◆ Instructions for the task
Retype every line of the listing below verbatim, keeping each line's original wording, spelling, punctuation, and order.

◆ Recorded information

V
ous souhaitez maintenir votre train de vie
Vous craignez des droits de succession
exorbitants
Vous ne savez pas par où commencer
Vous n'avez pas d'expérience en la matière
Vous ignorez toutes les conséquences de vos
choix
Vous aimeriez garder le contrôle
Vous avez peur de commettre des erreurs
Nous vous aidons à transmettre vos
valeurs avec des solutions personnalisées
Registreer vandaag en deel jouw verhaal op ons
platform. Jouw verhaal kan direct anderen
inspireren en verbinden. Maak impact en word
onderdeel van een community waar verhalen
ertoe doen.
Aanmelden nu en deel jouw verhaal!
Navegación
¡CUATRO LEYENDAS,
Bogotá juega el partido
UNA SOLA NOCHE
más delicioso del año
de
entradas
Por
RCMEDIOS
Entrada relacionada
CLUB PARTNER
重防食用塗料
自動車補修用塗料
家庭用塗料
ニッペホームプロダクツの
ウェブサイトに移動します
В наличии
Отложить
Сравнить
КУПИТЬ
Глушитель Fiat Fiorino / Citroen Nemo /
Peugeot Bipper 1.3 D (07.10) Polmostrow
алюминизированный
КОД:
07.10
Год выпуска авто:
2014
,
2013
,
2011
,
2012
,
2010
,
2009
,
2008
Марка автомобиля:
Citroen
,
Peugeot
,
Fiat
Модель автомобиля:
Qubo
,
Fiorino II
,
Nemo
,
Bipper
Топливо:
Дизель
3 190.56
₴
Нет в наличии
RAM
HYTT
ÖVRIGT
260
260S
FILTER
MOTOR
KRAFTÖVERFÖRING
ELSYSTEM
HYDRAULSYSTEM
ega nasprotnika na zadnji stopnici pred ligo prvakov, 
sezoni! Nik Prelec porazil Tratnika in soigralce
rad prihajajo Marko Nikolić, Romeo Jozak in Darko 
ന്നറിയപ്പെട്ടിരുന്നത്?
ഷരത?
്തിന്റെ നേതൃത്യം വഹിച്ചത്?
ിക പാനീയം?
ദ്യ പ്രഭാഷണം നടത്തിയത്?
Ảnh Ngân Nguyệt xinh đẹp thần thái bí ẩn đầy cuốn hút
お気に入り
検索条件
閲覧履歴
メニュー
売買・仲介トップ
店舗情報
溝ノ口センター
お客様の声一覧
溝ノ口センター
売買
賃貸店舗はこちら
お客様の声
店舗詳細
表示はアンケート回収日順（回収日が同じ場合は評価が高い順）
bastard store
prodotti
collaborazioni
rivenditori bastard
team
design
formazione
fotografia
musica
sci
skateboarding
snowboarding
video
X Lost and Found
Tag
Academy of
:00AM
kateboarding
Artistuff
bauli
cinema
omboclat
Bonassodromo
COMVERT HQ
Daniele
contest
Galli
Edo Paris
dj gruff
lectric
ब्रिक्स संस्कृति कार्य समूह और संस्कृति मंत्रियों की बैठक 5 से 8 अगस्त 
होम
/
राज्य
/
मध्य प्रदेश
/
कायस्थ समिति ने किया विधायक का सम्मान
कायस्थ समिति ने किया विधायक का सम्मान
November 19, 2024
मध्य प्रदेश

◆ Answer box
V
ous souhaitez maintenir votre train de vie
Vous craignez des droits de succession
exorbitants
Vous ne savez pas par où commencer
Vous n'avez pas d'expérience en la matière
Vous ignorez toutes les conséquences de vos
choix
Vous aimeriez garder le contrôle
Vous avez peur de commettre des erreurs
Nous vous aidons à transmettre vos
valeurs avec des solutions personnalisées
Registreer vandaag en deel jouw verhaal op ons
platform. Jouw verhaal kan direct anderen
inspireren en verbinden. Maak impact en word
onderdeel van een community waar verhalen
ertoe doen.
Aanmelden nu en deel jouw verhaal!
Navegación
¡CUATRO LEYENDAS,
Bogotá juega el partido
UNA SOLA NOCHE
más delicioso del año
de
entradas
Por
RCMEDIOS
Entrada relacionada
CLUB PARTNER
重防食用塗料
自動車補修用塗料
家庭用塗料
ニッペホームプロダクツの
ウェブサイトに移動します
В наличии
Отложить
Сравнить
КУПИТЬ
Глушитель Fiat Fiorino / Citroen Nemo /
Peugeot Bipper 1.3 D (07.10) Polmostrow
алюминизированный
КОД:
07.10
Год выпуска авто:
2014
,
2013
,
2011
,
2012
,
2010
,
2009
,
2008
Марка автомобиля:
Citroen
,
Peugeot
,
Fiat
Модель автомобиля:
Qubo
,
Fiorino II
,
Nemo
,
Bipper
Топливо:
Дизель
3 190.56
₴
Нет в наличии
RAM
HYTT
ÖVRIGT
260
260S
FILTER
MOTOR
KRAFTÖVERFÖRING
ELSYSTEM
HYDRAULSYSTEM
ega nasprotnika na zadnji stopnici pred ligo prvakov, 
sezoni! Nik Prelec porazil Tratnika in soigralce
rad prihajajo Marko Nikolić, Romeo Jozak in Darko 
ന്നറിയപ്പെട്ടിരുന്നത്?
ഷരത?
്തിന്റെ നേതൃത്യം വഹിച്ചത്?
ിക പാനീയം?
ദ്യ പ്രഭാഷണം നടത്തിയത്?
Ảnh Ngân Nguyệt xinh đẹp thần thái bí ẩn đầy cuốn hút
お気に入り
検索条件
閲覧履歴
メニュー
売買・仲介トップ
店舗情報
溝ノ口センター
お客様の声一覧
溝ノ口センター
売買
賃貸店舗はこちら
お客様の声
店舗詳細
表示はアンケート回収日順（回収日が同じ場合は評価が高い順）
bastard store
prodotti
collaborazioni
rivenditori bastard
team
design
formazione
fotografia
musica
sci
skateboarding
snowboarding
video
X Lost and Found
Tag
Academy of
:00AM
kateboarding
Artistuff
bauli
cinema
omboclat
Bonassodromo
COMVERT HQ
Daniele
contest
Galli
Edo Paris
dj gruff
lectric
ब्रिक्स संस्कृति कार्य समूह और संस्कृति मंत्रियों की बैठक 5 से 8 अगस्त 
होम
/
राज्य
/
मध्य प्रदेश
/
कायस्थ समिति ने किया विधायक का सम्मान
कायस्थ समिति ने किया विधायक का सम्मान
November 19, 2024
मध्य प्रदेश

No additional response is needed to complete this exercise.